Tuesday, July 16, 2024

NFR Project: Laurel and Hardy in 'Big Business' (1929)


Big Business

Dir: James W. Horne, Leo McCarey

Scr: Stan Laurel, Leo McCarey

Pho: George Stevens

Ed: Richard C. Currier

Premiere: April 20, 1929

19 min.

Laurel and Hardy made many comedies, both silent and sound, but few have reached the peak of perfection we find in Big Business.

All the elements that defined them as a comedy team are here. Stan Laurel is the innocent, oblivious boob, and Oliver Hardy is his domineering partner who turns out to be just as dumb as his pal, and who often pays the biggest price in pain and humiliation. Together they find themselves in situations that expose their combined shortcomings, getting themselves in trouble deeper with every step. They can’t do anything right.

One of top collections of comedy minds worked to make this memorable film. Future Oscar winners George Stevens and Leo McCarey were behind the camera, and Laurel and McCarey crafted an exemplary plot. The camera work takes in only what is necessary to propel the story forward. This economical, streamlined kind of filmmaking foregrounds the priceless expressions that slowly make their way across the boys’ confused countenances.

Here the dazzing duo are peddling Christmas trees door to door. After alienating one potential customer, and receiving hammer blows from another, they make their way to the home of their usual nemesis, Jimmy Finlayson.

Finlayson was the perfect foil for the boys – short, balding, mustachioed, and perpetually irascible, possessing the best angry squint in the business. They try to sell him a tree – he declines. Slamming the door, he catches their tree in it. The two must ring the doorbell again to get it back. This they do, only now Stan’s coat is caught in the door . . .

What follows is a perfectly timed escalation of absurd, slapstick violence. The doorbell is rung, again and again. Finlayson cuts up their tree. Stan pries off the address numbers on the house. Finlayson retaliates. Slowly and deliberately, it’s a tit-for-tat that escalates until Finlayson is frantically dismantling their car and the boys are smashing his house to bits.
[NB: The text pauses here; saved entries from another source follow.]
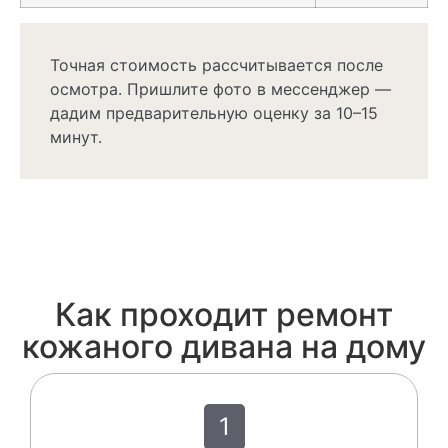
Точная стоимость рассчитывается после
осмотра. Пришлите фото в мессенджер —
дадим предварительную оценку за 10–15
минут.
Как проходит ремонт
кожаного дивана на дому
1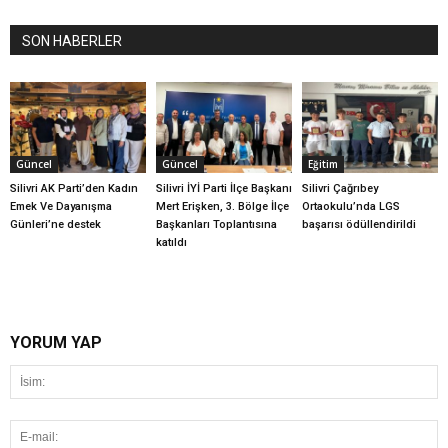
SON HABERLER
Güncel
Güncel
Eğitim
Silivri AK Parti’den Kadın
Silivri İYİ Parti İlçe Başkanı
Silivri Çağrıbey
Emek Ve Dayanışma
Mert Erişken, 3. Bölge İlçe
Ortaokulu’nda LGS
Günleri’ne destek
Başkanları Toplantısına
başarısı ödüllendirildi
katıldı
YORUM YAP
All this proceeds with a kind of cool, demented logic. An offense is perpetrated, everyone pauses for a moment to reflect, then the next and crazier act of violence takes place, as each side tries to outdo the other. The three draw a crowd, who follows them from house to car as the trio engage in an orgy of destruction. Finally, a cop comes by and stops the mayhem.

The officer tries to find out who started it, which reduces the trio, and the cop himself, to tears. Everyone makes up, and Stan gives Finlayson a cigar. The boys seem contrite, but when reveal that they’re not, the cop chases them down the street.

In comedy, underneath the veneer of adult life lie the raging emotions of children. Stan and Ollie’s antics soon manifest them in those around them, bringing everyone back to primitive stage of tantrums and foul play and exploding everyday reality into a kind of glorious chaos. We root for the duo, as we see ourselves in them. We laugh because we know their best efforts are doomed to failure, and we know that, despite themselves, these clowns will survive, only to get in trouble in a new adventure.